4. Shown here is surface plot of electric field norm on the cavity walls, contour plot of piezoelectric actuator displacement, and arrow plot of electric field in the middle of the cavity at 3.05 GHz with a dc bias of −300 V. The displacement plot is exaggerated for visualization purposes.

To take advantage of this observation, we looked at deploying a circular disk made of a piezoelectric actuator on top of the cavity, right above the metallic post (Fig. 4). The piezoelectric actuator is deformed by dc bias and controls the induced capacitive coupling between the top surface of the post and the bottom of the piezoelectric disk. The filter’s frequency response is tunable with the value of dc bias that generates different shape patterns of structural deformation.

The EM wave resonance behavior is affected by multiple physics phenomena. The deformation of the piezoelectric actuator with variable dc bias are numerically described in this model (Fig. 5). These effects can be numerically examined through the following physics:

  • Solid mechanics
  • Electrostatics
  • EM waves
  • Moving mesh

5. These S-parameter plots describe the resonant frequency change due to the different dc bias voltages applied on the piezoelectric actuator.

The combination of solid mechanics and electrostatics describes how the piezoelectric actuator is mechanically deformed by a varying external electric potential. Within the same simulation environment, we evaluated the EM resonances by coupling it with the predefined Piezoelectric Effect Multiphysics node. The deformation of a piezoelectric device is captured by a moving mesh that reinitializes the numerical representation of the filter geometry for the EM analysis. Then, the cavity-resonant-mode analysis is excited by EM waves, which is analyzed in the given frequency range.

Virtually Realizing Real-World Effects on Your Component Design

COMSOL Multiphysics recently released updates to the RF Module that make it optimal for designing filter-type devices at conventional RF/microwave frequency ranges, as well as higher millimeter-wave (mmWave) and even terahertz (THz) bands. The software enables users to expedite the simulation process through model-order-reduction (MOR) techniques.

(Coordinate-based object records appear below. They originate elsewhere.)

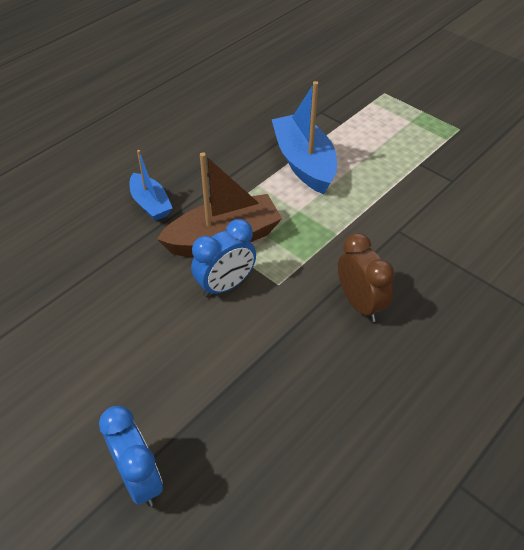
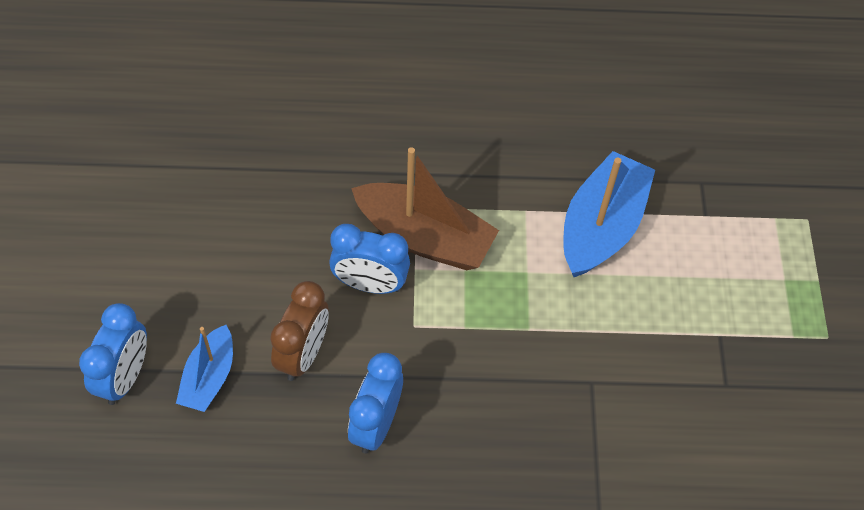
camera: 45 degrees right, 10 degrees up
(150, 204) = (407, 144): blue boat -> blue boat (209, 377)
(329, 350) = (376, 424): none -> blue clock
(360, 304) = (456, 413): brown clock -> brown clock (303, 354)

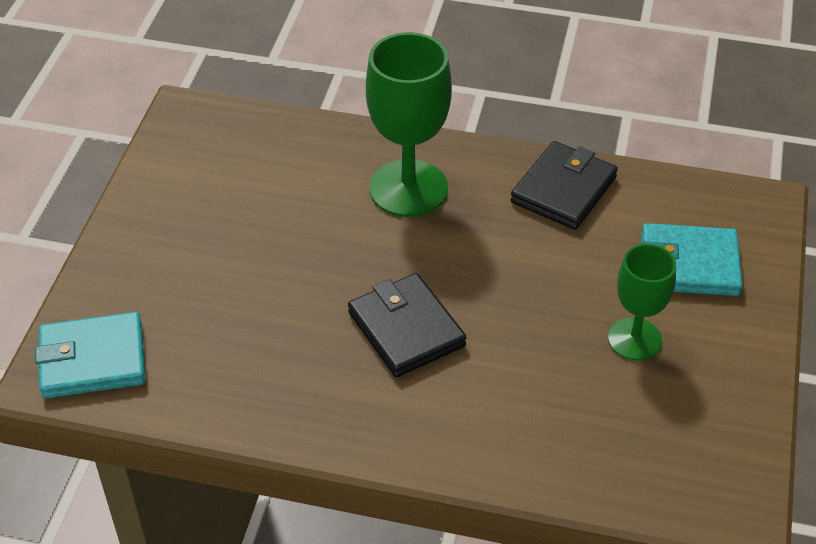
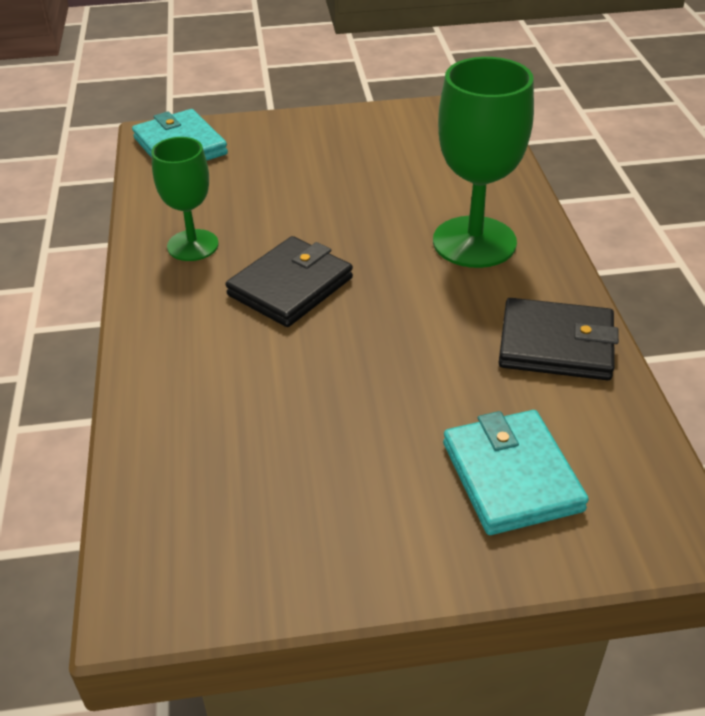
camera: 70 degrees right, 5 degrees down
(634, 339) = (362, 452): green goblet -> green goblet (193, 245)

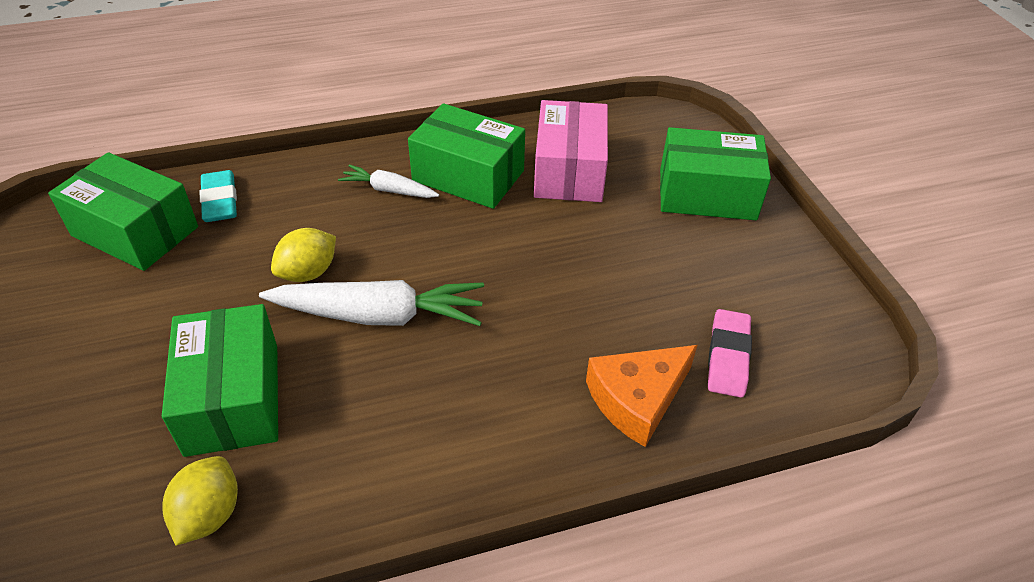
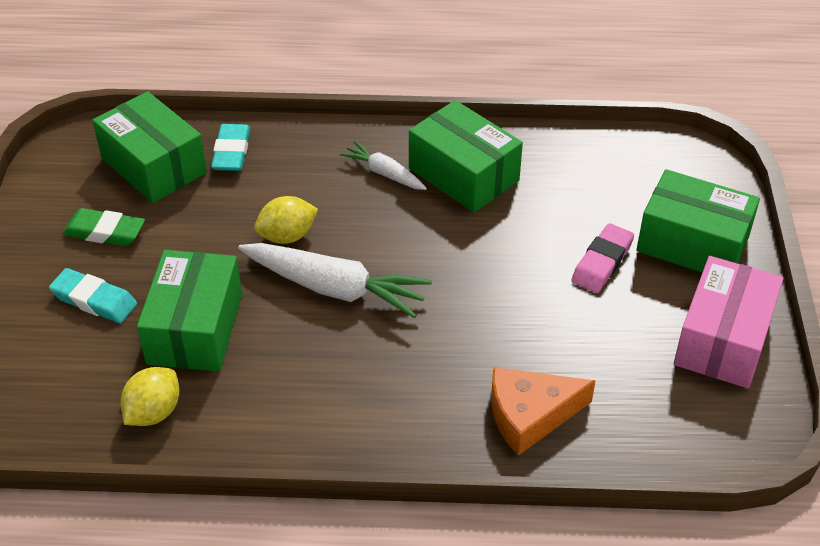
camera: 20 degrees right, 0 degrees up
(93, 314) = (105, 232): none -> green eraser
(98, 395) = (94, 300): none -> turquoise eraser
(569, 171) = (564, 190): pink box -> pink box (722, 340)
(728, 357) = (631, 401): pink eraser -> pink eraser (602, 262)

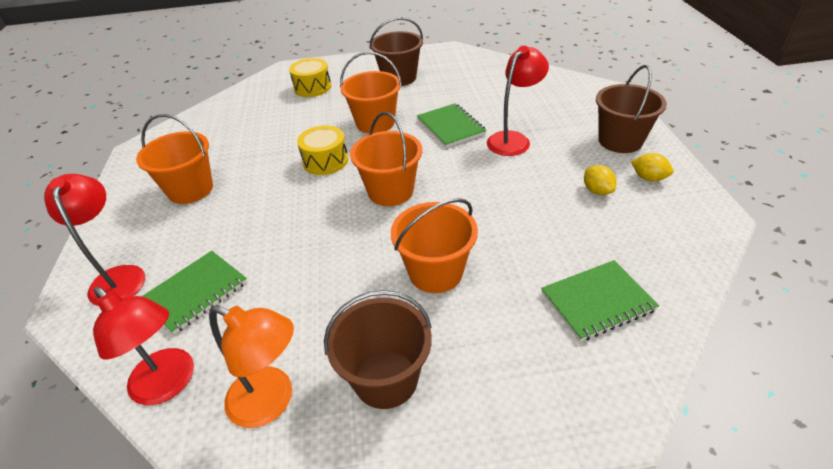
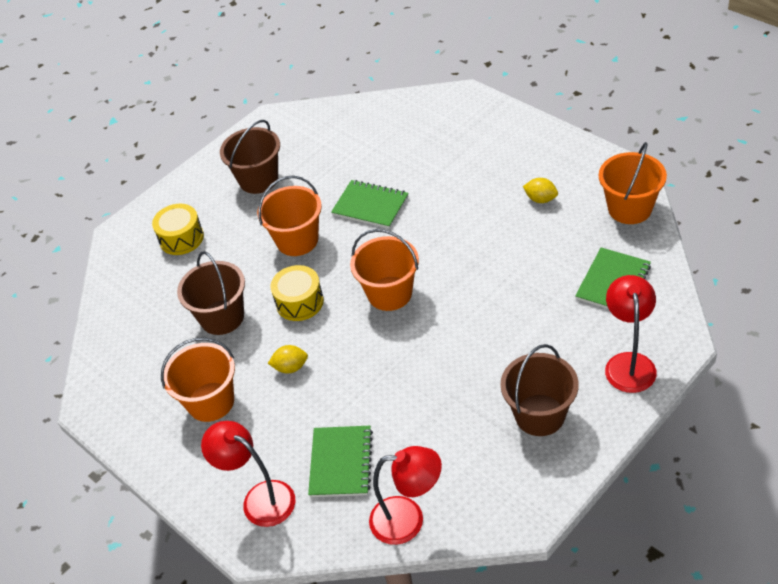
camera: 35 degrees left, 5 degrees up
(271, 402) = (487, 477): orange lamp -> none
(435, 272) = (495, 331): orange bucket -> orange bucket (629, 208)
(513, 139) = (435, 188): red lamp -> red lamp (629, 363)
(620, 141) = (517, 143): brown bucket -> brown bucket (222, 317)
(648, 178) = (565, 167): yellow lemon -> yellow lemon (290, 367)

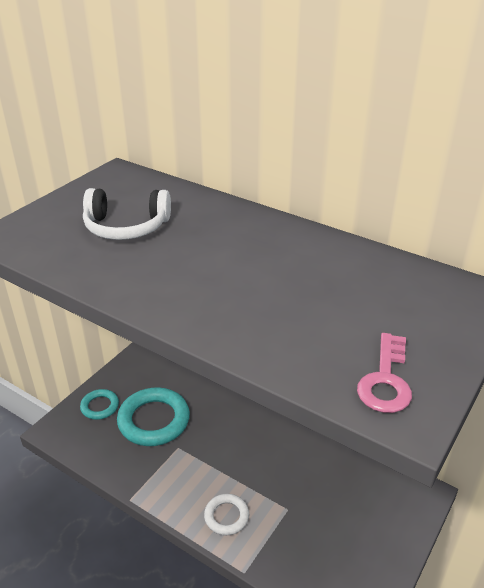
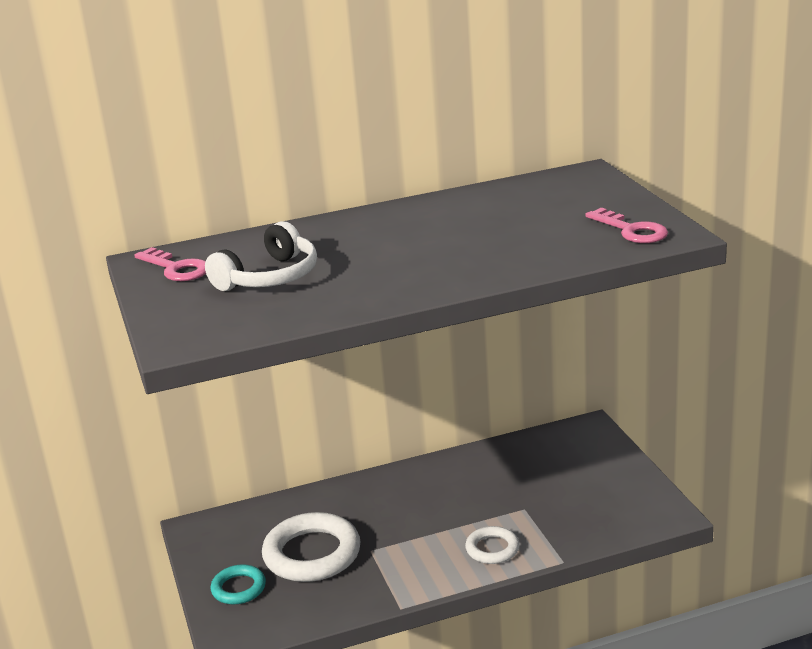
camera: 50 degrees left, 10 degrees down
(113, 187) = (176, 268): none -> pink key
(154, 420) = (312, 554): turquoise ring -> white ring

Traditional simulation models can be extended to include various physics phenomena that are not easily measured in the laboratory environment, such as heat effects on material properties as well as structural deformation. All of the physics are addressed in the same simulation environment, allowing for a comprehensive look into the design of your device. Whether you design cavity filters for the 5G future or not, it’s imperative to include the real-world phenomena into your simulation model to achieve results that mimic the physical world we live in.

Jiyoun Munn is RF Technical Product Manager at COMSOL.